In a television commercial from 2009 a recording of Whitman reciting Pioneers! O Pioneers! was used to sell Levi's. The pervasive use of Whitman's name and poetry in advertising and popular culture was the subject of a comprehensive commentary by Andrew Jewell and Kenneth M. Price for the Walt Whitman Archive.

Perhaps Walt Whitman isn't rolling over in his grave. If his words and name continue to be mentioned more than a century after his passing perhaps Walt Whitman is smiling from the other side, as his words continue to be used to inspire generation after generation...even if its generations of consumers.

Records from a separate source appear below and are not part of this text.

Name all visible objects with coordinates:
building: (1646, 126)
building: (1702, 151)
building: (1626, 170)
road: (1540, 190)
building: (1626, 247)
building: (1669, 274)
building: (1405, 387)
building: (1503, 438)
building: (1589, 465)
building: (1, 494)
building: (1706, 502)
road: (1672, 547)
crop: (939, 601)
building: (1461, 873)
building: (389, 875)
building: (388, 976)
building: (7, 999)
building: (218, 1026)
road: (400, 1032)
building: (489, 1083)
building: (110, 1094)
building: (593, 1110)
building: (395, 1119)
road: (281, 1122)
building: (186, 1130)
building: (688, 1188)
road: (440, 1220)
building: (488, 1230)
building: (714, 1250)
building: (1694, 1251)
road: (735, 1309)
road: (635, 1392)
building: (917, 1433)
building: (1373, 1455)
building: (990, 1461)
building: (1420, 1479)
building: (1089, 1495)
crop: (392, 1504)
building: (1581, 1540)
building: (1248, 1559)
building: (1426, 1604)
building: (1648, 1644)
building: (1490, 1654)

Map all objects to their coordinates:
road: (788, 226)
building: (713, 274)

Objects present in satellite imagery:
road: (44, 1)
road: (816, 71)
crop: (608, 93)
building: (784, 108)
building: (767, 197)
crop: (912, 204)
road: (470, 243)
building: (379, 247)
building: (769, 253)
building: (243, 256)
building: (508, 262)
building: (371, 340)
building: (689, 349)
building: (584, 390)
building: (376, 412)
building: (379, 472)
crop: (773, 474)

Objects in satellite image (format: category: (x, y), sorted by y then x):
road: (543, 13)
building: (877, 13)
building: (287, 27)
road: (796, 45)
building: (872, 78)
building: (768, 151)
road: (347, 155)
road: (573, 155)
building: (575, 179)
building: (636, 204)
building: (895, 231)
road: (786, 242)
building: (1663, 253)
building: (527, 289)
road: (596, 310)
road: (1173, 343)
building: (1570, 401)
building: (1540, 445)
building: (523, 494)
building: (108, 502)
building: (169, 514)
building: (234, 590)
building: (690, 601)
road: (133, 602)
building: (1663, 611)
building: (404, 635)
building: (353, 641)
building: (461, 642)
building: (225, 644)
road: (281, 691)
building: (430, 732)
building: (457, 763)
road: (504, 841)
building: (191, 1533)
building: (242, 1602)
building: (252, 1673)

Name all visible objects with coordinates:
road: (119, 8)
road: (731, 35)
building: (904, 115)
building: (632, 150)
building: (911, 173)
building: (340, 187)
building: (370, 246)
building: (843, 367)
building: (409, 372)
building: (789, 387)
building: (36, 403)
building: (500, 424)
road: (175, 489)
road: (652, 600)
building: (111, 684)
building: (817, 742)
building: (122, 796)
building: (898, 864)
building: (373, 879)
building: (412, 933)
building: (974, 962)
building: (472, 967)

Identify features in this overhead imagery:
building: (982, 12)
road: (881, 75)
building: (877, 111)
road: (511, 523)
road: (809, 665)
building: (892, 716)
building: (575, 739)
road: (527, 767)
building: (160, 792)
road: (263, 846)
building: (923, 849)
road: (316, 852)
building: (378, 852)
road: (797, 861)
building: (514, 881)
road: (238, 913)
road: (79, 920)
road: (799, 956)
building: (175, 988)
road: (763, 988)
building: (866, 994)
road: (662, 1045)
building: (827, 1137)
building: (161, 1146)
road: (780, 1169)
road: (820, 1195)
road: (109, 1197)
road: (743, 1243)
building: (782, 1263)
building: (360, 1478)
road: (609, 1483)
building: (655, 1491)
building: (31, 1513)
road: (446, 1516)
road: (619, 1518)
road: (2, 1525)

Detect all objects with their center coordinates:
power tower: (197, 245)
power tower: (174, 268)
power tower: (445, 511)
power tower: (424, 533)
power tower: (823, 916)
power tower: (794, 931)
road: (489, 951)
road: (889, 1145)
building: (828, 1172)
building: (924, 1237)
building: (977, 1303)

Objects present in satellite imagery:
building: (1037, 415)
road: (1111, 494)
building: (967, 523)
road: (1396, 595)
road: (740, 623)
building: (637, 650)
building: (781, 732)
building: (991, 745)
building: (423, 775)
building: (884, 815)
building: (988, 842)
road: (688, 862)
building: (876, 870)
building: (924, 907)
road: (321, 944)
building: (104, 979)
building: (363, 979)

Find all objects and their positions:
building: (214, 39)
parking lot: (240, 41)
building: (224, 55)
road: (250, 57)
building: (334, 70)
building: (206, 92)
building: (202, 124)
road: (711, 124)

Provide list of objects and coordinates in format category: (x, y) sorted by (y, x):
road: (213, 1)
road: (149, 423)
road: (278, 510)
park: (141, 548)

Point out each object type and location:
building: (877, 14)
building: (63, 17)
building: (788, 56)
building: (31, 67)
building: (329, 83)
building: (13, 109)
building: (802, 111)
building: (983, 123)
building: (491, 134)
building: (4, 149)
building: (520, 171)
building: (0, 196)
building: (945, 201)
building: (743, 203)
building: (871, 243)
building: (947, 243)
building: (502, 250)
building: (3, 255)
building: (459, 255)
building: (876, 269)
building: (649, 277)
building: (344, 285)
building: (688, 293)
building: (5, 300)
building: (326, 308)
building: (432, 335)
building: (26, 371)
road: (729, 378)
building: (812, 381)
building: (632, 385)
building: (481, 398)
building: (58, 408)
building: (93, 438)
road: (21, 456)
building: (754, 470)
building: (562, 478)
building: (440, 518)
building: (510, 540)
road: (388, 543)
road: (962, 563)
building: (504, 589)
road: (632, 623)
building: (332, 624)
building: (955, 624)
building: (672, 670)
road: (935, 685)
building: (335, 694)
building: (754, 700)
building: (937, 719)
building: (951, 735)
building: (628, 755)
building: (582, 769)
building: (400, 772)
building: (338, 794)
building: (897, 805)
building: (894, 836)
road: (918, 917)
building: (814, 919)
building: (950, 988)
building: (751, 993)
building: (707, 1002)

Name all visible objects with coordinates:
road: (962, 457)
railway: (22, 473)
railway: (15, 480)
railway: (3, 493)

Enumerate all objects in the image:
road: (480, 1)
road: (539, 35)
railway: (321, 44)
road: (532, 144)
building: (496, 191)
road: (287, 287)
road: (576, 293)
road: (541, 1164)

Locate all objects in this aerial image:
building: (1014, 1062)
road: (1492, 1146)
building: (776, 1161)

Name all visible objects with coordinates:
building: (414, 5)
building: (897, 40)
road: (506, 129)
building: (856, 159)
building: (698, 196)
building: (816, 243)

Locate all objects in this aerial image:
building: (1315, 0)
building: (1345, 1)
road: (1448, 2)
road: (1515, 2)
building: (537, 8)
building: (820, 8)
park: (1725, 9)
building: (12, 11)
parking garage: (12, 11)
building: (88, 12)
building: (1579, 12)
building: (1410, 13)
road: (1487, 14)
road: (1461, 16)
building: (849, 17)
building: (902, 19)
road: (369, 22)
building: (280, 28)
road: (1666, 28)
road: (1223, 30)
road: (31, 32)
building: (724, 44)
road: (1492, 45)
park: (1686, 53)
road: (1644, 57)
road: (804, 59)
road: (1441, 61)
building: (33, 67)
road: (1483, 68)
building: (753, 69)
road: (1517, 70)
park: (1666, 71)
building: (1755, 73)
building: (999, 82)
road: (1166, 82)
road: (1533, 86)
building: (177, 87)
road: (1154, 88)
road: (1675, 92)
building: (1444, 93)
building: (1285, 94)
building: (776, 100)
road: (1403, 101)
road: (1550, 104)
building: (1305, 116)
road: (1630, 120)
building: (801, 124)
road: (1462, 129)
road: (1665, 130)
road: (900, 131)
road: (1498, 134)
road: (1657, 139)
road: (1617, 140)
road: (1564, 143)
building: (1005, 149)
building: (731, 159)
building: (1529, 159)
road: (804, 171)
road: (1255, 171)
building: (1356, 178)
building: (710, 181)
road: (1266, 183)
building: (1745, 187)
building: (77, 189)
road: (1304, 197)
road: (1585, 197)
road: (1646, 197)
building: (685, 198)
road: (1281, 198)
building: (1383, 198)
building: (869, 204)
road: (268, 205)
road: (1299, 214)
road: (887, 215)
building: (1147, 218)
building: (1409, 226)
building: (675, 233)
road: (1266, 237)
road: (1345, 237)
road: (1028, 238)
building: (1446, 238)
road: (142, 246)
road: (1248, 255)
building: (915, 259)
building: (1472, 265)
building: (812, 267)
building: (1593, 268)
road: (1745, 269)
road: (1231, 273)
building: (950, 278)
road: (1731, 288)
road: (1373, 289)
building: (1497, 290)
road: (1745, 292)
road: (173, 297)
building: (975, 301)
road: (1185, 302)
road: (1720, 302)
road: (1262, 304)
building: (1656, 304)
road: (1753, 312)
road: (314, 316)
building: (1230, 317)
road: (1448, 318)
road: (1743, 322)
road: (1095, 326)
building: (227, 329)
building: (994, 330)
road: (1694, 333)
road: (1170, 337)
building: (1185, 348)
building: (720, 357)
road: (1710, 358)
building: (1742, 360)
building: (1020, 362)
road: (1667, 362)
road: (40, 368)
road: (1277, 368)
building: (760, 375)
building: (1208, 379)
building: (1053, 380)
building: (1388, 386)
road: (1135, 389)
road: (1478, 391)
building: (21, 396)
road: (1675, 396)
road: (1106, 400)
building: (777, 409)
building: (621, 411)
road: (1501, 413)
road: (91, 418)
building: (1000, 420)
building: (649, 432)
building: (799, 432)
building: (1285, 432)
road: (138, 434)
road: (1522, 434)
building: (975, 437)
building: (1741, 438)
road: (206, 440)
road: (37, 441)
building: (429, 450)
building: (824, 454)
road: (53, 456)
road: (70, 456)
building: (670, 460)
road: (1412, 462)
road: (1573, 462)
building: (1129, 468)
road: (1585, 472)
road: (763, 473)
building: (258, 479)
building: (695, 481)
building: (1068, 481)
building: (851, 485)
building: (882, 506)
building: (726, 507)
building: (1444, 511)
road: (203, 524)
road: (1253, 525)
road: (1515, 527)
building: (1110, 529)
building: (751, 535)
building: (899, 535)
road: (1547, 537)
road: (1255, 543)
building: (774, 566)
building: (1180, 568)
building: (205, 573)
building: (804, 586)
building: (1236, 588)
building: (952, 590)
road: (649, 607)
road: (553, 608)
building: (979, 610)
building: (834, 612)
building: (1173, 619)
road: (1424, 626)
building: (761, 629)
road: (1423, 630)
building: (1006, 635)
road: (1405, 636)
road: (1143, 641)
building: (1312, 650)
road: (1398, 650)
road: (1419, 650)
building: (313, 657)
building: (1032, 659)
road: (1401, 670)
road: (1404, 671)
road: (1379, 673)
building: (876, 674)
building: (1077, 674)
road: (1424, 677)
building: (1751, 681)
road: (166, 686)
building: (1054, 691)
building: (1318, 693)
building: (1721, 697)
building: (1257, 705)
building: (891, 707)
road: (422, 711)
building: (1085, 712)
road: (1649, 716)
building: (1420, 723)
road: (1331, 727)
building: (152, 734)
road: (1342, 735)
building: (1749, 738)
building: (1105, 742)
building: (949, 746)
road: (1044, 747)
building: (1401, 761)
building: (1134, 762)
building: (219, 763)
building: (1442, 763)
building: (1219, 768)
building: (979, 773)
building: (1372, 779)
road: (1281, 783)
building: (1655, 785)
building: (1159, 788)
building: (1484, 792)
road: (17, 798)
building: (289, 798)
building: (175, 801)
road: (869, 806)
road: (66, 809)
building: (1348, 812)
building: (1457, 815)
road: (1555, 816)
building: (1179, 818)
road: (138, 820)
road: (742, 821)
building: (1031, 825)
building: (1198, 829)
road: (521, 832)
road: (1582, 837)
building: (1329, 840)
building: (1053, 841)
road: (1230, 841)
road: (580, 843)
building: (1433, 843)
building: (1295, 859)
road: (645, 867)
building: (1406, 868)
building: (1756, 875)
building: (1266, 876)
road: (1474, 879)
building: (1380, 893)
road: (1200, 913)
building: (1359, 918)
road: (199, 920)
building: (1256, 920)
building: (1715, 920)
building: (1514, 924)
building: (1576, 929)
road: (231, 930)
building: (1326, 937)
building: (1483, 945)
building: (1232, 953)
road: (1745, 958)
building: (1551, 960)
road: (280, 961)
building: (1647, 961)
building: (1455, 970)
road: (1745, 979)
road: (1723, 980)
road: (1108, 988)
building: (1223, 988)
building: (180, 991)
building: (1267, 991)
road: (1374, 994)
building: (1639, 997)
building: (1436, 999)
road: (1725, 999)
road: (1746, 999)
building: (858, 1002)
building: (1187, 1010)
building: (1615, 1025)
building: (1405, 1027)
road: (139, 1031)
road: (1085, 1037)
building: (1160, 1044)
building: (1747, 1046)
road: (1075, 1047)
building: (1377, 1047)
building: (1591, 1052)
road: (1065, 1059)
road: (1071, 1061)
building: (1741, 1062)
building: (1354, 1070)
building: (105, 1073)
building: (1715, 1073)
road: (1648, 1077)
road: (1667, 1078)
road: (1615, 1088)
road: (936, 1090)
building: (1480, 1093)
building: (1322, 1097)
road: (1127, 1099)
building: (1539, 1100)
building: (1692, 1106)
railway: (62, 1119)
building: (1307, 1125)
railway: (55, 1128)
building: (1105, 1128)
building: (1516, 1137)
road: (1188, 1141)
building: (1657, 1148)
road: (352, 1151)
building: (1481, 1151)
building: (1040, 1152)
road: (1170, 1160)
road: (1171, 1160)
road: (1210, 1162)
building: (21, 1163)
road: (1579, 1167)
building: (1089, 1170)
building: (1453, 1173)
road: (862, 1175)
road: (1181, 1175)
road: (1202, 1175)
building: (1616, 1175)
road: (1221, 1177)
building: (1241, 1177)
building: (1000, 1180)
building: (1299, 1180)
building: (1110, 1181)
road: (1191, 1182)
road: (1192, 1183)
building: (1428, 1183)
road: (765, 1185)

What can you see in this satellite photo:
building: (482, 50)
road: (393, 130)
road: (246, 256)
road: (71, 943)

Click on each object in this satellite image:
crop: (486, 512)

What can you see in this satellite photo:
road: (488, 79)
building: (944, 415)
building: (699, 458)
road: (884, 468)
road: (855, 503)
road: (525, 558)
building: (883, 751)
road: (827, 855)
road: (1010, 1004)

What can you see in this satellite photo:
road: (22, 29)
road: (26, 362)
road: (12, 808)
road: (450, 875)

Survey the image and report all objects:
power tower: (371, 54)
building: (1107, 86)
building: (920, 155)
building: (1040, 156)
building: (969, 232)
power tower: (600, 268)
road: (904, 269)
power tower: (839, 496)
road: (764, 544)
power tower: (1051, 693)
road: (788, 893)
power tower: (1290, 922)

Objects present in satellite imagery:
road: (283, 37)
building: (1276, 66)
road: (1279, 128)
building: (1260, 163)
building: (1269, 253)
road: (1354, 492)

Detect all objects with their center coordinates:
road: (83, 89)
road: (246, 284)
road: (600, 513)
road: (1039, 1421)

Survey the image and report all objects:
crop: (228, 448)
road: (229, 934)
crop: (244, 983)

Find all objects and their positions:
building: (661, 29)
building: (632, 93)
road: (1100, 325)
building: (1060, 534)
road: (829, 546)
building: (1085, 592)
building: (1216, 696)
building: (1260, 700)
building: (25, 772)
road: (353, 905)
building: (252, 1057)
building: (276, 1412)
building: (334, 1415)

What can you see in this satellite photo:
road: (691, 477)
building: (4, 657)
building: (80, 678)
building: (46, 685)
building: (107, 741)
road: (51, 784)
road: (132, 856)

  1. great post! while i have watched the ad, i also wondered about its implications. one part of me thought that the poem and its virtues at least got more exposure. but they are going after people who think they will finally write something if they invest in an ipad, which is not true. people who succumb to that ad, consciously or not, will learn that technology does not initiate the creative process. it may aid in one's process, depending upon one's work habits, but not ignite it. people may take photos, but i'm talking about writing a poem, or a 'verse' as whitman calls it.